Deutsches Stromnetz: Ausbau zu langsam
Experte kritisiert mangelndes Interesse der Länder.
Der Ausbau der Stromleitungen in Deutschland im Zuge der Energiewende geht nur langsam voran. Die Hälfte von 24 besonders wichtigen Ausbauprojekten verzögert sich, erst 214 von insgesamt 1.807 Kilometern sind bislang fertiggestellt, wie die Bundesnetzagentur laut einem Bericht des Handelsblattes bemängelt.
Problem nicht ernst genommen
Die bestehenden Netze sind dem „Monitoringbericht 2011“ der Netzagentur zufolge durch die Vielzahl der in den vergangenen Jahren zu erfüllenden Transportaufgaben und die Veränderung der Erzeugungsstruktur am Rand der Belastbarkeit angekommen. Der Zeitverzug liegt zwischen einem und vier Jahren.
„Das Thema ist ziemlich komplex“, meint Holger Krawinkel, Energieexperte bei der Verbraucherzentrale Bundesverband e.V. (vzbv), im Gespräch mit pressetext. „Das Hauptproblem ist die zu geringe personelle Ausstattung der Planstellen, denn viele Länder haben oft auch gar kein Interesse an einem Ausbau“, so Krawinkel. Vor allem die Länder in Mitteldeutschland hätten nichts davon, wenn Strom vom Norden in den Süden transportiert wird. Es gebe natürlich auch Widerstände seitens der Bevölkerung.

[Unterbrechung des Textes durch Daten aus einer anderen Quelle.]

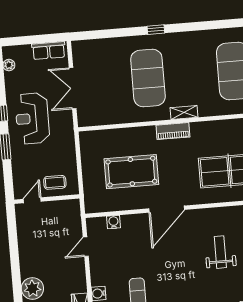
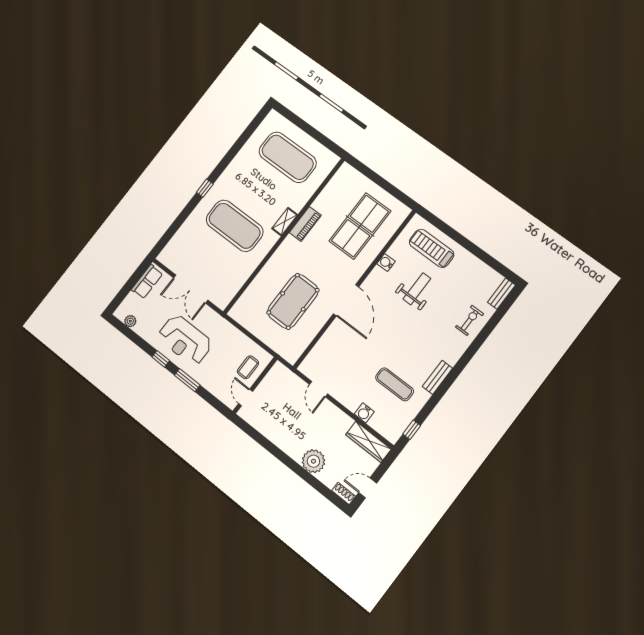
piano: (173, 131) -> (305, 224), moved
water cooler: (114, 222) -> (386, 263), moved
weight bench: (220, 252) -> (417, 289), turned 90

Der schleppende Ausbau wird anhand von zwei Beispielen deutlich: Die Leitung zwischen Mecklenburg-Vorpommern und Schleswig-Holstein ist zwar im ersteren Bundesland fertig, in Schleswig-Holstein liegen jedoch nicht ein Mal die Planungsbeschlüsse vor. Ein anderes Beispiel ist die Stromleitung zwischen Koblenz und Köln. „Während man das Netz in Rheinland-Pfalz bereits fertiggestellt hat, wurde in Nordrhein-Westfalen noch gar nichts gemacht“, kritisiert Krawinkel.
Unklare Versorgungslage
Ein weiteres Problem sind laut dem Experten die unklaren Interessen der Netzbetreiber: „Oft ist die Versorgungslage nicht eindeutig, daher ist auch keine vernünftige Netzplanung möglich. Diese Tatsache schreckt natürlich auch die Netztreiber ab, denn diese haben natürlich eine entsprechende Rendite im Auge.“ So kann es durchaus passieren, dass Leitungen gebaut werden, die man dann letztendlich nicht braucht. „Zum Beispiel, wenn das Bundesland Bayern höhere Investition in die Windenergie beschließt, dann benötigt das Land keinen Strom aus dem Norden“, erklärt der Energiefachmann.
Für einen adäquaten bundesweiten Netzausbau sei ein komplexes Planungsverfahren notwendig: „Bund und Länder müssen ein Mengengerüst erstellen und feststellen, wo ein Ausbaubedarf besteht“, unterstreicht Krawinkel.